Monitor Memory During Execution

import torch

def memory_snapshot():
    allocated = torch.cuda.memory_allocated() / 1024**3
    reserved = torch.cuda.memory_reserved() / 1024**3
    print(f"Allocated: {allocated:.2f} GB, Reserved: {reserved:.2f} GB")

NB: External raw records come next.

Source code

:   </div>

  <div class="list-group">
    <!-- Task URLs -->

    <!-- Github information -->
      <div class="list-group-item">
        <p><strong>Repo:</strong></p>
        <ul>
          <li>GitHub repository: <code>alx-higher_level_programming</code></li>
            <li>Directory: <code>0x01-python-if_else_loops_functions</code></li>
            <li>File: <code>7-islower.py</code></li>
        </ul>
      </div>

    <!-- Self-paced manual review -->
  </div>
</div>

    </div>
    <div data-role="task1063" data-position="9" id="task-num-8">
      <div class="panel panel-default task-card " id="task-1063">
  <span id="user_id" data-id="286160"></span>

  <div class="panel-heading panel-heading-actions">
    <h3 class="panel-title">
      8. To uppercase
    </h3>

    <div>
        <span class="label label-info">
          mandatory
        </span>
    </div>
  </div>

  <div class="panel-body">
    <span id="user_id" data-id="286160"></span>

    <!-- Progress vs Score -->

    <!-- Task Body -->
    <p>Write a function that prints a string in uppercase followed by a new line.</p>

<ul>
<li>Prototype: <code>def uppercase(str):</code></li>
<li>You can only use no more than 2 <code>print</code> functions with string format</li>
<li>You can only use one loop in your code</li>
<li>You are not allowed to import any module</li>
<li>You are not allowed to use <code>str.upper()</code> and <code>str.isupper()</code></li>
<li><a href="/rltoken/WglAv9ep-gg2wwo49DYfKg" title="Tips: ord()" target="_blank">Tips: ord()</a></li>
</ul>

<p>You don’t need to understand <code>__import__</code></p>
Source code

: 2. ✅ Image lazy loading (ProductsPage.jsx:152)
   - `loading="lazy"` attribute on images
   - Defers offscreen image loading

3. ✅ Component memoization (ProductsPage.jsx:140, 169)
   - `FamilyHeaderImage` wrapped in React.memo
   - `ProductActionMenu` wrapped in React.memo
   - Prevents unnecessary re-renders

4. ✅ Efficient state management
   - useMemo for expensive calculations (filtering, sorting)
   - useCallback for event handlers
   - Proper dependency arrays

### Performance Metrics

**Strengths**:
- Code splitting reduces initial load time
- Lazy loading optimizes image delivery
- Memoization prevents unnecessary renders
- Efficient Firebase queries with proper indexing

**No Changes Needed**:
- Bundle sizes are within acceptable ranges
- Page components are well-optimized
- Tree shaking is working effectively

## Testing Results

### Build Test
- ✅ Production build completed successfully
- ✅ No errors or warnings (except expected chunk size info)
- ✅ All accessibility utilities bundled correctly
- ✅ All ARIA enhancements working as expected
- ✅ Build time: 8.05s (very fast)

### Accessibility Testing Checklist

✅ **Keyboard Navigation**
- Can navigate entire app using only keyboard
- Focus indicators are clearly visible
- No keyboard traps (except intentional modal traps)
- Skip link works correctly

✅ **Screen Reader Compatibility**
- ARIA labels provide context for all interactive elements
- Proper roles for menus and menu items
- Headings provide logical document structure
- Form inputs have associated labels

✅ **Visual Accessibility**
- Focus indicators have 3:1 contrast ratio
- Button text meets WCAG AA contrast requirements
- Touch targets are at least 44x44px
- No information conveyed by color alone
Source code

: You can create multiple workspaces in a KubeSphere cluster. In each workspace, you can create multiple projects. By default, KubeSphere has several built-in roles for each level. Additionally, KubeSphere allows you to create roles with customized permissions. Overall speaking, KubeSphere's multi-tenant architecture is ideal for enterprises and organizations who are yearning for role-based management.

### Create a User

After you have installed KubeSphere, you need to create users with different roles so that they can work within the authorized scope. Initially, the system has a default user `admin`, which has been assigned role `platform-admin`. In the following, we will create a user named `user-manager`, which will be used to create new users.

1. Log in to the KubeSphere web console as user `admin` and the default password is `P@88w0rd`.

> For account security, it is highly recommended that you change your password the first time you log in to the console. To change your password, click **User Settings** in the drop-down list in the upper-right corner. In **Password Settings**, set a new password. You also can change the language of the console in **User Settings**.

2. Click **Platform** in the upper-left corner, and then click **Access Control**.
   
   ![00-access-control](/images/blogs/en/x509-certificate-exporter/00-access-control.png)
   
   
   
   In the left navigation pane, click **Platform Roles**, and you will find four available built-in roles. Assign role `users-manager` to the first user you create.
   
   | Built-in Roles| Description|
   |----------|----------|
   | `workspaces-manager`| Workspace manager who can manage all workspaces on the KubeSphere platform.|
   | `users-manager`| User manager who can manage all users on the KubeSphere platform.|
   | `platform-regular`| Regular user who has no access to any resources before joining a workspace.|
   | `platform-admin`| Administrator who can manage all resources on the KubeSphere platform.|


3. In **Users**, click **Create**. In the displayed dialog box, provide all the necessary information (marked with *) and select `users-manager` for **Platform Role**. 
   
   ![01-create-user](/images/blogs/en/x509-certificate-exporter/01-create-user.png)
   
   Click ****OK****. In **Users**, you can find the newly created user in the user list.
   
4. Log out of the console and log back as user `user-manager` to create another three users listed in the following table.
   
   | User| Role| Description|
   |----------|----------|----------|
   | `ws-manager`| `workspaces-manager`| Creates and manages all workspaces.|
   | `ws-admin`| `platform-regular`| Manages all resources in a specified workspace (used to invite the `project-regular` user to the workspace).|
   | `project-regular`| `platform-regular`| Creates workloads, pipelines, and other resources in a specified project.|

# Add snapshots at key points in your code

Comparing Outputs

Needle-in-Haystack Test

# Test with CPU offload
PYTHONPATH=/path/to/nano-vllm:$PYTHONPATH python tests/test_needle.py --enable-offload --input-len 8192

# Test without CPU offload (GPU-only)
PYTHONPATH=/path/to/nano-vllm:$PYTHONPATH python tests/test_needle.py --input-len 8192

# Compare with reference implementation
PYTHONPATH=/path/to/nano-vllm:$PYTHONPATH python tests/test_needle_ref.py --input-len 8192

Tensor Comparison

def compare_tensors(a, b, name, rtol=1e-3, atol=1e-5):
    if a.shape != b.shape:
        print(f"{name}: Shape mismatch {a.shape} vs {b.shape}")
        return False

    diff = (a - b).abs()
    max_diff = diff.max().item()
    mean_diff = diff.mean().item()

    close = torch.allclose(a, b, rtol=rtol, atol=atol)
    print(f"{name}: max_diff={max_diff:.6f}, mean_diff={mean_diff:.6f}, close={close}")
    return close